The NEA conference call transcript presented to me a neologism that I'd not encountered before: ask, presented as a noun.
"My ask is . . ."
I don't know where to start with all that is wrong with turning the simplest and most forthright human expression of need into a noun.
My first thought was the biblical words of Jesus' exhortation to his disciples, "You have not because you ask not," which I guess the "have nots" have adopted as the sum total of what it means to follow Jesus: ask for stuff.
To ask is to pray, to entreat the favor or help of another. It implies a bit of humility and perhaps even a relationship. Turning ask into a noun just seems to me a false ploy to remove oneself from the humility of supplicant into a mere applicant. I'm just thinking out loud here, but that pretty much sums up the entirety of what is wrong with mandated charity: it turns humble supplication into entitled application.
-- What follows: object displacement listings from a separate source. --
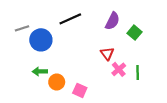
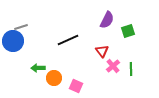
black line: (70, 19) -> (68, 40), moved
green square: (135, 33) -> (128, 31), turned 32
blue circle: (41, 40) -> (13, 41), moved

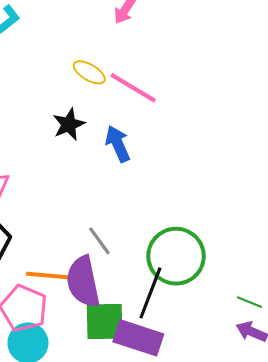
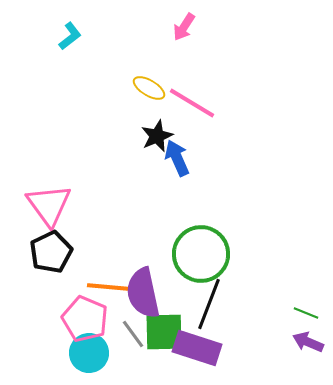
black star: (69, 124) -> (157, 136), moved
gray line: (99, 241) -> (133, 334), moved
green circle: (176, 256) -> (201, 254), moved

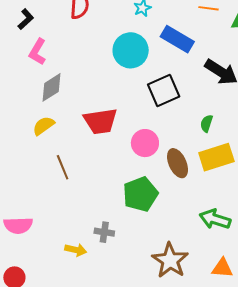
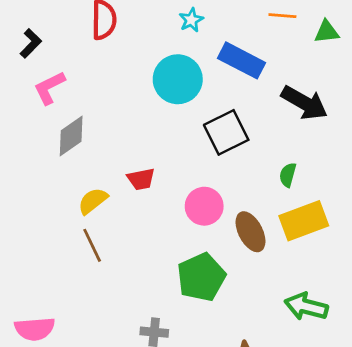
pink L-shape: (38, 52) -> (49, 88), turned 36
red trapezoid: (100, 121) -> (141, 179), size x0.6
yellow semicircle: (43, 126) -> (93, 201), moved

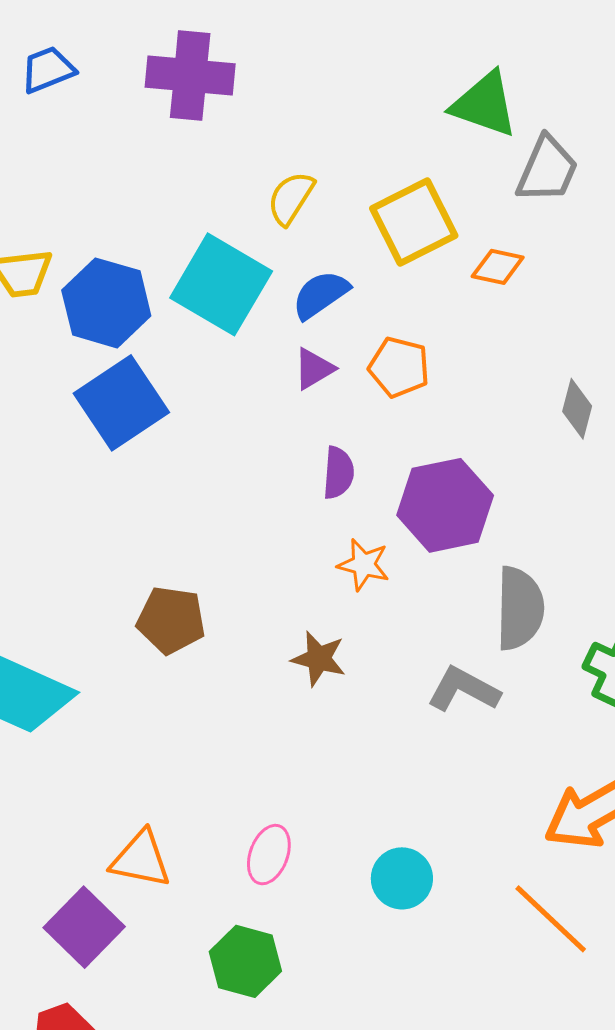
If you've ever worked in a good charity organization, you know the mindset is to lift up the supplicant and not humiliate them in their need. That's all well and good, but it's all part of the soft landing that eventually undermines its own intention.
Being in need sucks, folks. It sucks big time. Asking for help is painful, needing help is humiliating and receiving it is humbling. Why do people need to be shielded from that most intrinsic part of life? As though we've arrived on this earth, alone and of our own doing, never to be demeaned by needing the personal care of or accountability to another?
The State of Obama envisions a world of equality that cheats humanity of the things that make it humane. It's a gray and administrative office of oversight that seeks to control, not console; to mandate but never measure; to disburse, but never impart.
My plea, prayer, and supplication? Life. Liberty. The Pursuit of Happiness.
Ask anyone. They'll tell you the same.